Araya, Margot Benacerraf,1969

De plus, la réalisatrice replace ce commerce du sel dans la logique coloniale, rappelant l’exploitation espagnole en son début et, à sa fin, elle ramène le capitalisme par les machines. Les camions, dynamites, tapis roulants sont filmés comme des monstres bruyants qui s’opposent au calme et à la grâce du corps des travailleur·euses. Pourtant, on pourrait légitimement se dire que cette aide peut les aider à sortir de la répétition et de l’exploitation quotidienne pour espérer s’élever socialement. Mais, en réalité, si les machines prennent leur place, il n’en ont finalement pas plus dans la société. Le film fait le choix de ne jamais sortir de ce village afin que ressorte de façon claire le fait qu’il est presque un pays à lui tout seul. Les machines qui se prétendent sauver et qui travaillent plus ne sont qu’une nouvelle colonisation dans un lieu qui avait réussi à se singulariser malgré son histoire. Par un très beau plan montrant les oiseaux s’envoler, la réalisatrice sous-entend aussi subtilement que le corps humain est limité dans ce qu’il prend à la nature ce qui crée l’équilibre ; alors que les machines consomment, dévorent, en demandent trop. Surtout, les machines emmènent ce qu’elles prennent. Alors que les travailleur·euses peuvent prendre avec eux du sel, pêchent leur propre poisson, les camions, les bateaux, eux, gardent tout.

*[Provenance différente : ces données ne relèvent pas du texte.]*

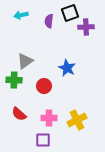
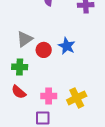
green cross: (14, 80) -> (20, 67), moved
red circle: (44, 86) -> (44, 50), moved

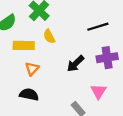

Ainsi la notion qu’on se fait d’une vie d’exploitation et de misère est challengée par ces machines qui libèrent le corps des travailleur·euses mais en même temps lui enlève son identité. Ce village est un groupe uni, résilient et patient qui a pu se construire autour du sel et a pu créer sa propre culture vénézuélienne. Ce film est donc fascinant à plusieurs égards. Sa mise en scène sublime et très poétique, sa narration mythologique en font déjà un pur objet esthétique et expérimental dans son approche du documentaire. Mais il m’a aussi énormément questionné sur les notions d’exploitation, de travail, de libération, sur ce qu’on pense de la misère, sur la pitié mal placée. Bref un film important qui défie celui qui le regarde.